Ultimately, the best way to keep your sensitive data secure from public Wi-Fi is to not connect to the service at all.
6. Train employees on BYOD best practices.
As businesses continue to adapt to a constantly changing tech landscape, many are changing to a "bring your own device" model. In past years, companies had IT departments that heavily monitored and restricted what devices were allowed on their servers. To cut costs and boost productivity, however, companies of all sizes have started letting employees bring their own laptops and other Apple and Android devices from home.
Eric Williams, founder and CEO of Ijura, said employees' devices then become the weakest link in a company's security chain, leaving sensitive business data at risk.
"You could try preventing any non-company-owned device from accessing your network. But let's face it – that's not practical, especially for a small, growing business," he said. "The reality is, you and your employees are going to access sensitive business content on the same device from which you are checking Facebook and emailing friends. Personal apps can be a serious exposure point, as many hackers use legitimate apps to create trust with users whilst getting them to pass over sensitive information or download malicious content."
To combat that problem, Williams said businesses should have quarterly training sessions on online security best practices. During those sessions, employers should teach workers how to "recognize phishing emails and set fake traps for them as practice."
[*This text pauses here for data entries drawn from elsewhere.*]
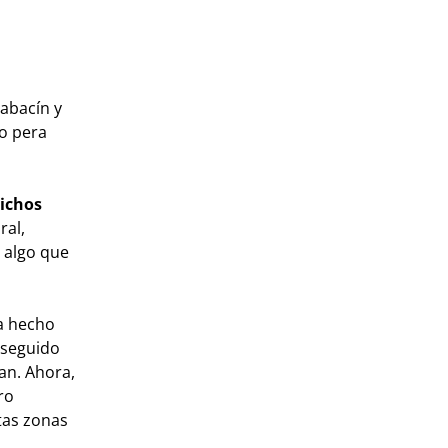
abacín y
to pera
dichos
ral,
 algo que
ha hecho
nseguido
an. Ahora,
ro
tas zonas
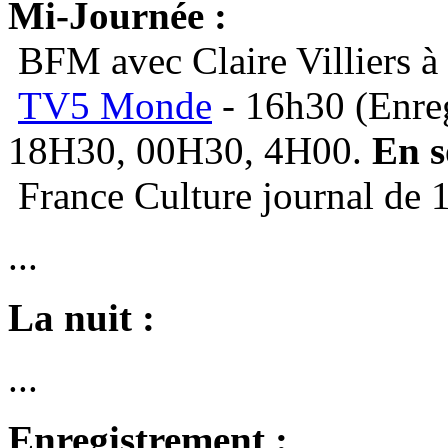
Mi-Journée :
BFM avec Claire Villiers à
TV5 Monde
- 16h30 (Enreg
18H30, 00H30, 4H00.
En s
France Culture journal de 1
...
La nuit :
...
Enregistrement :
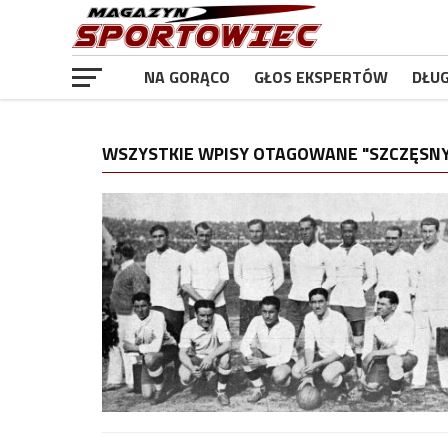
NA GORĄCO
GŁOS EKSPERTÓW
DŁU
WSZYSTKIE WPISY OTAGOWANE "SZCZĘSN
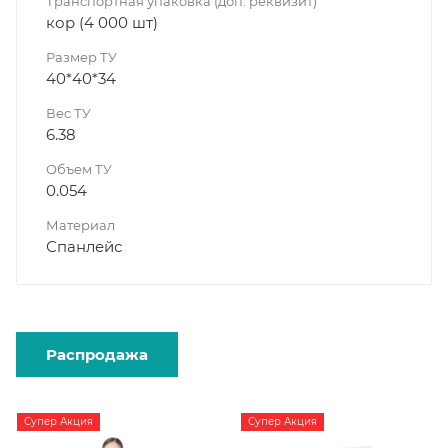
Транспортная упаковка (доп. реквизит)
кор (4 000 шт)
Размер ТУ
40*40*34
Вес ТУ
6.38
Объем ТУ
0.054
Материал
Спанлейс
Распродажа
Супер Акция
Супер Акция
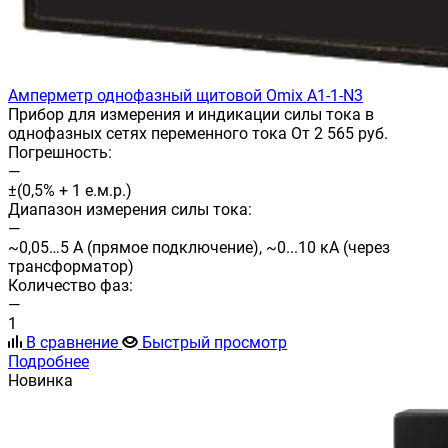
Амперметр однофазный щитовой Omix A1-1-N3
Прибор для измерения и индикации силы тока в
однофазных сетях переменного тока От 2 565 руб.
Погрешность:
—
±(0,5% + 1 е.м.р.)
Диапазон измерения силы тока:
—
~0,05…5 А (прямое подключение), ~0...10 кА (через
трансформатор)
Количество фаз:
—
1
В сравнение
Быстрый просмотр
Подробнее
Новинка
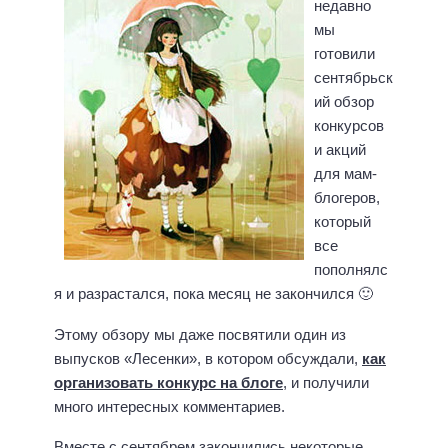
недавно
мы
готовили
сентябрьск
ий обзор
конкурсов
и акций
для мам-
блогеров,
который
все
пополнялс
я и разрастался, пока месяц не закончился 🙂
Этому обзору мы даже посвятили один из
выпусков «Лесенки», в котором обсуждали,
как
организовать конкурс на блоге
, и получили
много интересных комментариев.
Вместе с сентябрем закончились некоторые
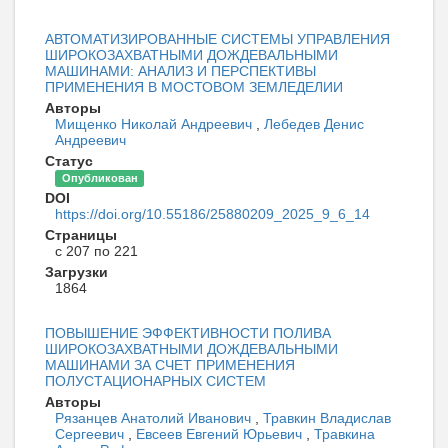
АВТОМАТИЗИРОВАННЫЕ СИСТЕМЫ УПРАВЛЕНИЯ
ШИРОКОЗАХВАТНЫМИ ДОЖДЕВАЛЬНЫМИ
МАШИНАМИ: АНАЛИЗ И ПЕРСПЕКТИВЫ
ПРИМЕНЕНИЯ В МОСТОВОМ ЗЕМЛЕДЕЛИИ
Авторы
Мищенко Николай Андреевич
,
Лебедев Денис
Андреевич
Статус
Опубликован
DOI
https://doi.org/10.55186/25880209_2025_9_6_14
Страницы
с 207 по 221
Загрузки
1864
ПОВЫШЕНИЕ ЭФФЕКТИВНОСТИ ПОЛИВА
ШИРОКОЗАХВАТНЫМИ ДОЖДЕВАЛЬНЫМИ
МАШИНАМИ ЗА СЧЕТ ПРИМЕНЕНИЯ
ПОЛУСТАЦИОНАРНЫХ СИСТЕМ
Авторы
Рязанцев Анатолий Иванович
,
Травкин Владислав
Сергеевич
,
Евсеев Евгений Юрьевич
,
Травкина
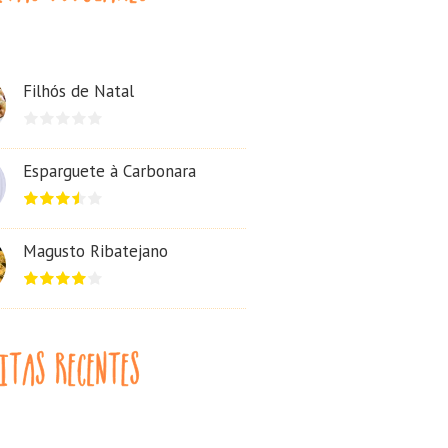
Filhós de Natal
Esparguete à Carbonara
Magusto Ribatejano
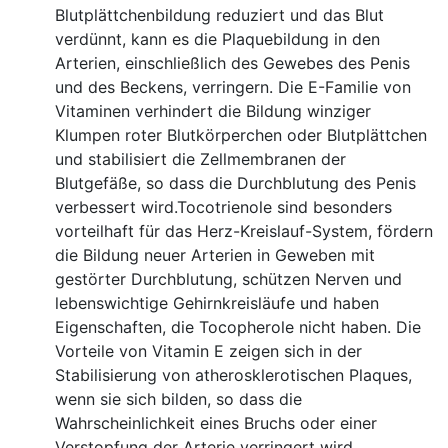
Blutplättchenbildung reduziert und das Blut
verdünnt, kann es die Plaquebildung in den
Arterien, einschließlich des Gewebes des Penis
und des Beckens, verringern. Die E-Familie von
Vitaminen verhindert die Bildung winziger
Klumpen roter Blutkörperchen oder Blutplättchen
und stabilisiert die Zellmembranen der
Blutgefäße, so dass die Durchblutung des Penis
verbessert wird.Tocotrienole sind besonders
vorteilhaft für das Herz-Kreislauf-System, fördern
die Bildung neuer Arterien in Geweben mit
gestörter Durchblutung, schützen Nerven und
lebenswichtige Gehirnkreisläufe und haben
Eigenschaften, die Tocopherole nicht haben. Die
Vorteile von Vitamin E zeigen sich in der
Stabilisierung von atherosklerotischen Plaques,
wenn sie sich bilden, so dass die
Wahrscheinlichkeit eines Bruchs oder einer
Verstopfung der Arterie verringert wird.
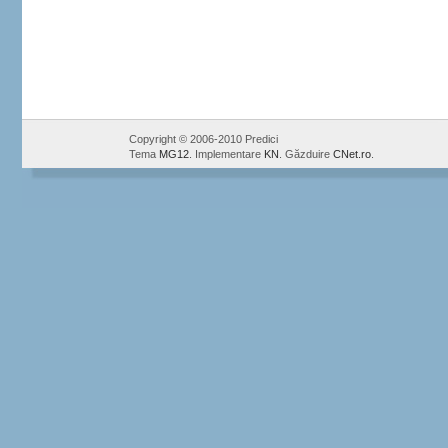
Copyright © 2006-2010 Predici
Tema
MG12
. Implementare
KN
. Găzduire
CNet.ro
.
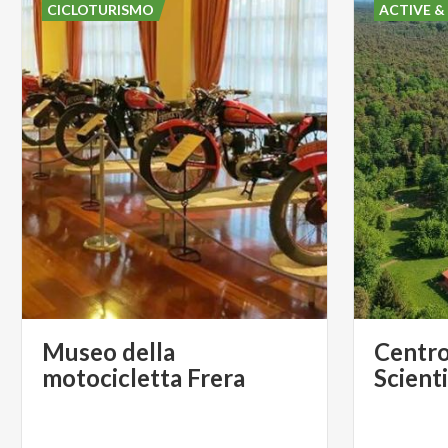
CICLOTURISMO
ACTIVE &
Museo della
Centro
motocicletta Frera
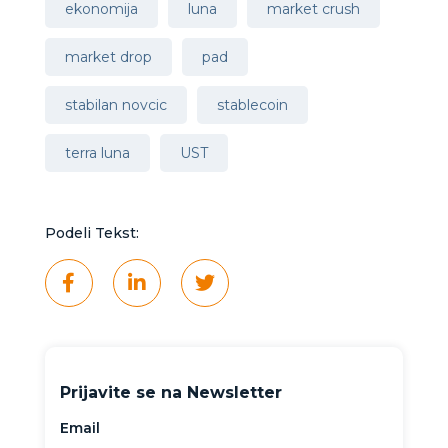
ekonomija
luna
market crush
market drop
pad
stabilan novcic
stablecoin
terra luna
UST
Podeli Tekst:
Prijavite se na Newsletter
Email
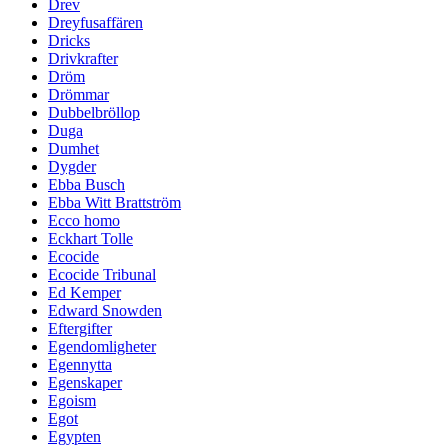
Drev
Dreyfusaffären
Dricks
Drivkrafter
Dröm
Drömmar
Dubbelbröllop
Duga
Dumhet
Dygder
Ebba Busch
Ebba Witt Brattström
Ecco homo
Eckhart Tolle
Ecocide
Ecocide Tribunal
Ed Kemper
Edward Snowden
Eftergifter
Egendomligheter
Egennytta
Egenskaper
Egoism
Egot
Egypten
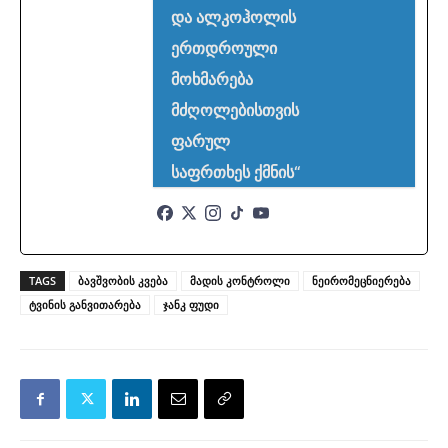
და ალკოჰოლის
ერთდროული
მოხმარება
მძღოლებისთვის
ფარულ
საფრთხეს ქმნის“
TAGS
ბავშვობის კვება
მადის კონტროლი
ნეირომეცნიერება
ტვინის განვითარება
ჯანკ ფუდი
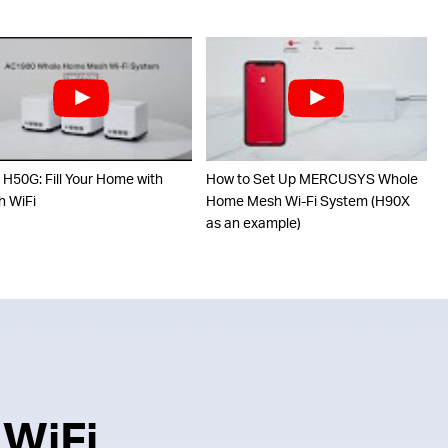
 H50G: Fill Your Home with
How to Set Up MERCUSYS Whole
 WiFi
Home Mesh Wi-Fi System (H90X
as an example)
 WiFi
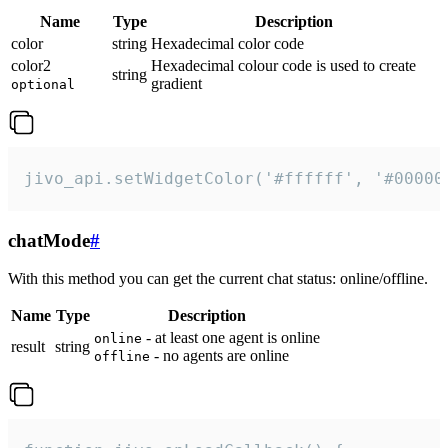
Name
Type
Description
color
string
Hexadecimal color code
color2
Hexadecimal colour code is used to create
string
gradient
optional
jivo_api.setWidgetColor('#ffffff', '#00000
chatMode
#
With this method you can get the current chat status: online/offline.
Name
Type
Description
- at least one agent is online
online
result
string
- no agents are online
offline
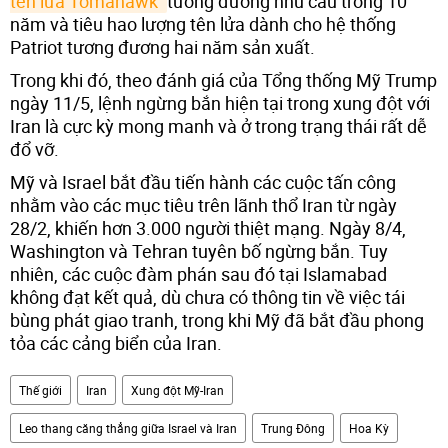
tên lửa Tomahawk 
tương đương nhu cầu trong 10
năm và tiêu hao lượng tên lửa dành cho hệ thống
Patriot tương đương hai năm sản xuất.
Trong khi đó, theo đánh giá của Tổng thống Mỹ Trump
ngày 11/5, lệnh ngừng bắn hiện tại trong xung đột với
Iran là cực kỳ mong manh và ở trong trạng thái rất dễ
đổ vỡ.
Mỹ và Israel bắt đầu tiến hành các cuộc tấn công
nhằm vào các mục tiêu trên lãnh thổ Iran từ ngày
28/2, khiến hơn 3.000 người thiệt mạng. Ngày 8/4,
Washington và Tehran tuyên bố ngừng bắn. Tuy
nhiên, các cuộc đàm phán sau đó tại Islamabad
không đạt kết quả, dù chưa có thông tin về việc tái
bùng phát giao tranh, trong khi Mỹ đã bắt đầu phong
tỏa các cảng biển của Iran.
Thế giới
Iran
Xung đột Mỹ-Iran
Leo thang căng thẳng giữa Israel và Iran
Trung Đông
Hoa Kỳ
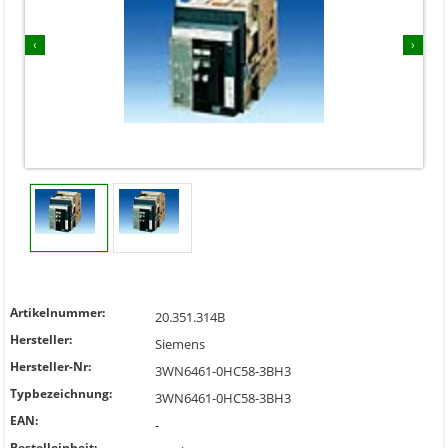
‹
›
Artikelnummer:
20.351.314B
Hersteller:
Siemens
Hersteller-Nr:
3WN6461-0HC58-3BH3
Typbezeichnung:
3WN6461-0HC58-3BH3
EAN:
-
Bestelleinheit:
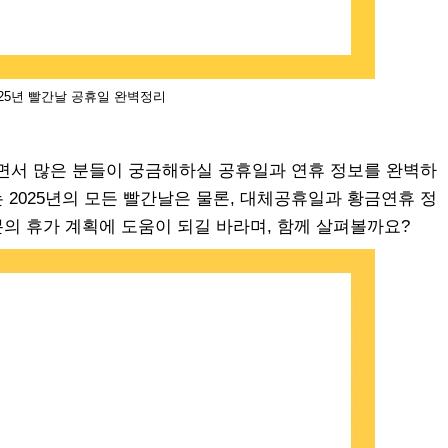
025년 빨간날 공휴일 완벽정리
오면서 많은 분들이 궁금해하실 공휴일과 연휴 정보를 완벽하
2025년의 모든 빨간날은 물론, 대체공휴일과 황금연휴 정
의 휴가 계획에 도움이 되길 바라며, 함께 살펴볼까요?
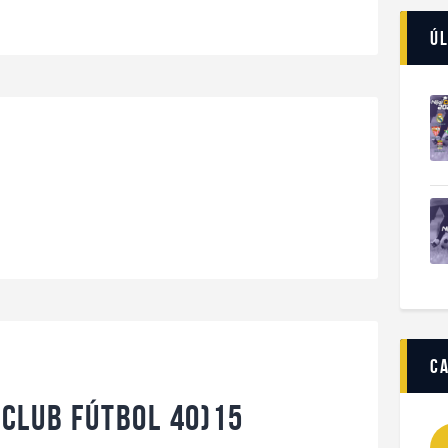
Úl
c
Club Fútbol 40)15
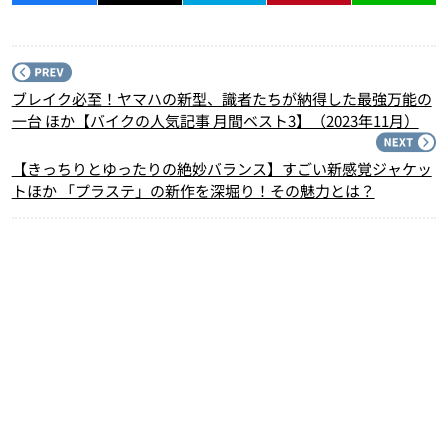
P
ブレイク必至！ヤマハの新型、識者たちが納得した最強万能の
一台 ほか【バイクの人気記事 月間ベスト3】（2023年11月）
N
【きっちりとゆったりの絶妙バランス】すごい新感覚ジャケッ
トほか 「プラステ」の新作を深堀り！その魅力とは？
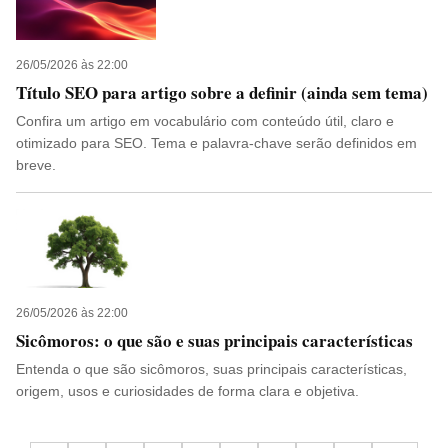
26/05/2026 às 22:00
Título SEO para artigo sobre a definir (ainda sem tema)
Confira um artigo em vocabulário com conteúdo útil, claro e
otimizado para SEO. Tema e palavra-chave serão definidos em
breve.
26/05/2026 às 22:00
Sicômoros: o que são e suas principais características
Entenda o que são sicômoros, suas principais características,
origem, usos e curiosidades de forma clara e objetiva.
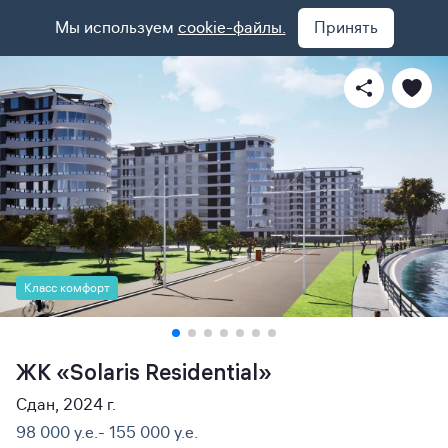
Мы используем
cookie-файлы.
Принять
Класс комфорт
ЖК «Solaris Residential»
Сдан, 2024 г.
98 000 y.e.- 155 000 y.e.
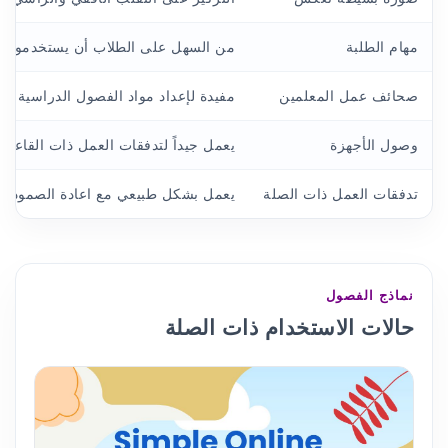
مهام الطلبة
من السهل على الطلاب أن يستخدموا ب
صحائف عمل المعلمين
مفيدة لإعداد مواد الفصول الدراسية ال
وصول الأجهزة
يعمل جيداً لتدفقات العمل ذات القاعدة
تدفقات العمل ذات الصلة
يعمل بشكل طبيعي مع اعادة الصمود، ال
نماذج الفصول
حالات الاستخدام ذات الصلة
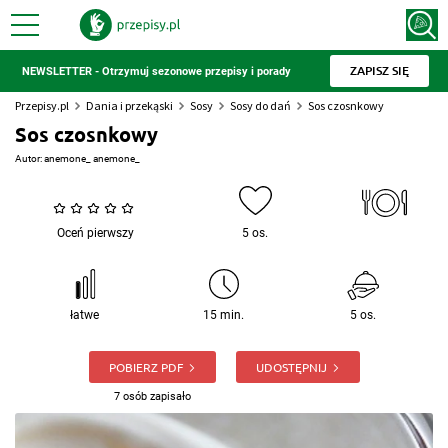
ZAPISZ SIĘ
NEWSLETTER - Otrzymuj sezonowe przepisy i porady
Przepisy.pl
Dania i przekąski
Sosy
Sosy do dań
Sos czosnkowy
Sos czosnkowy
Autor:
anemone_ anemone_
Oceń pierwszy
5 os.
łatwe
15 min.
5 os.
POBIERZ PDF
UDOSTĘPNIJ
7 osób zapisało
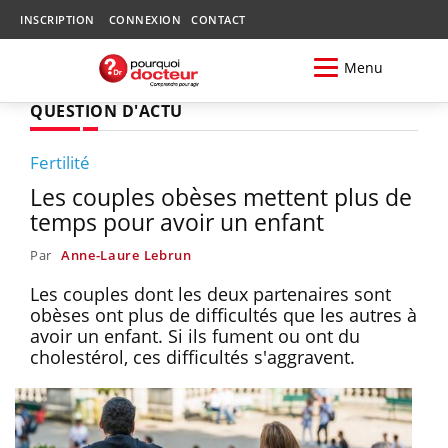
INSCRIPTION
CONNEXION
CONTACT
Menu
QUESTION D'ACTU
Fertilité
Les couples obèses mettent plus de
temps pour avoir un enfant
Par
Anne-Laure Lebrun
Les couples dont les deux partenaires sont
obèses ont plus de difficultés que les autres à
avoir un enfant. Si ils fument ou ont du
cholestérol, ces difficultés s'aggravent.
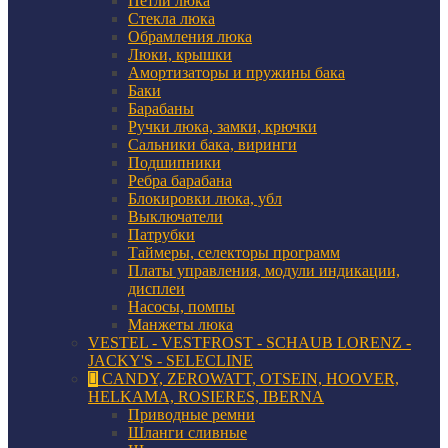
Петли люка
Стекла люка
Обрамления люка
Люки, крышки
Амортизаторы и пружины бака
Баки
Барабаны
Ручки люка, замки, крючки
Сальники бака, виринги
Подшипники
Ребра барабана
Блокировки люка, убл
Выключатели
Патрубки
Таймеры, селекторы программ
Платы управления, модули индикации,
дисплеи
Насосы, помпы
Манжеты люка
VESTEL - VESTFROST - SCHAUB LORENZ -
JACKY'S - SELECLINE
CANDY, ZEROWATT, OTSEIN, HOOVER,
HELKAMA, ROSIERES, IBERNA
Приводные ремни
Шланги сливные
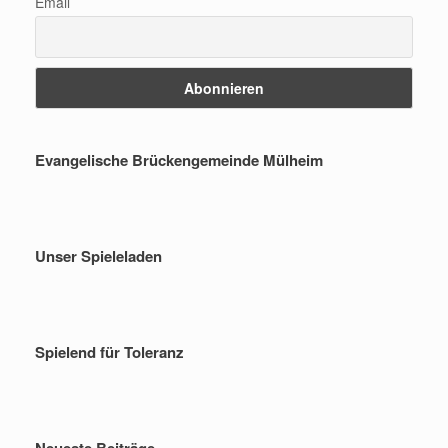
Email
Evangelische Brückengemeinde Mülheim
Unser Spieleladen
Spielend für Toleranz
Neueste Beiträge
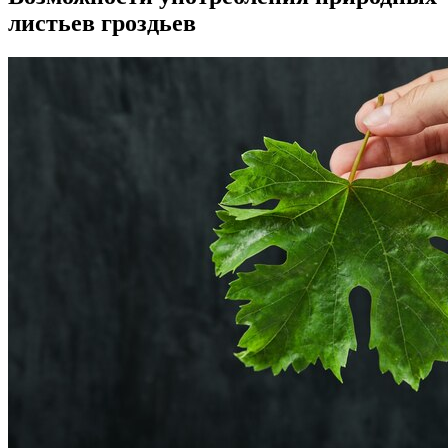
листьев гроздьев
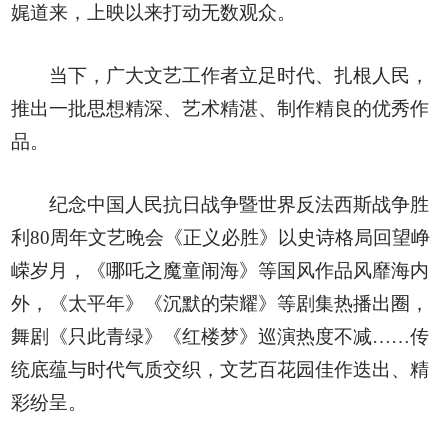
娓道来，上映以来打动无数观众。
当下，广大文艺工作者立足时代、扎根人民，
推出一批思想精深、艺术精湛、制作精良的优秀作
品。
纪念中国人民抗日战争暨世界反法西斯战争胜
利80周年文艺晚会《正义必胜》以史诗格局回望峥
嵘岁月，《哪吒之魔童闹海》等国风作品风靡海内
外，《太平年》《沉默的荣耀》等剧集热播出圈，
舞剧《只此青绿》《红楼梦》巡演热度不减……传
统底蕴与时代气质交织，文艺百花园佳作迭出、精
彩纷呈。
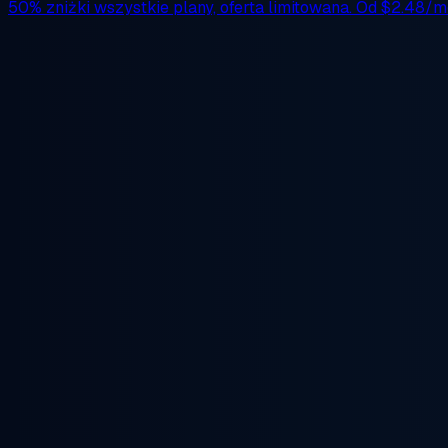
50% zniżki
wszystkie plany, oferta limitowana. Od
$2.48/m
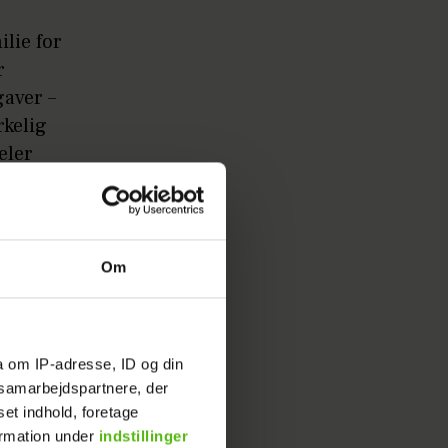
ilie for
r
gaver –
rkelig
eler
Om
a om IP-adresse, ID og din
s samarbejdspartnere, der
set indhold, foretage
ormation under
indstillinger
Rather than just teaching your employees about online security, Williams said, companies should consider implementing a "cloud-based mobile threat solution integrated with your company's mobile telecommunications operator. You can more easily protect all employee devices and data, including apps and email, while still respecting employee privacy. This software can recognize and reject suspicious apps, links, messages and sites so you won't even have the option to click."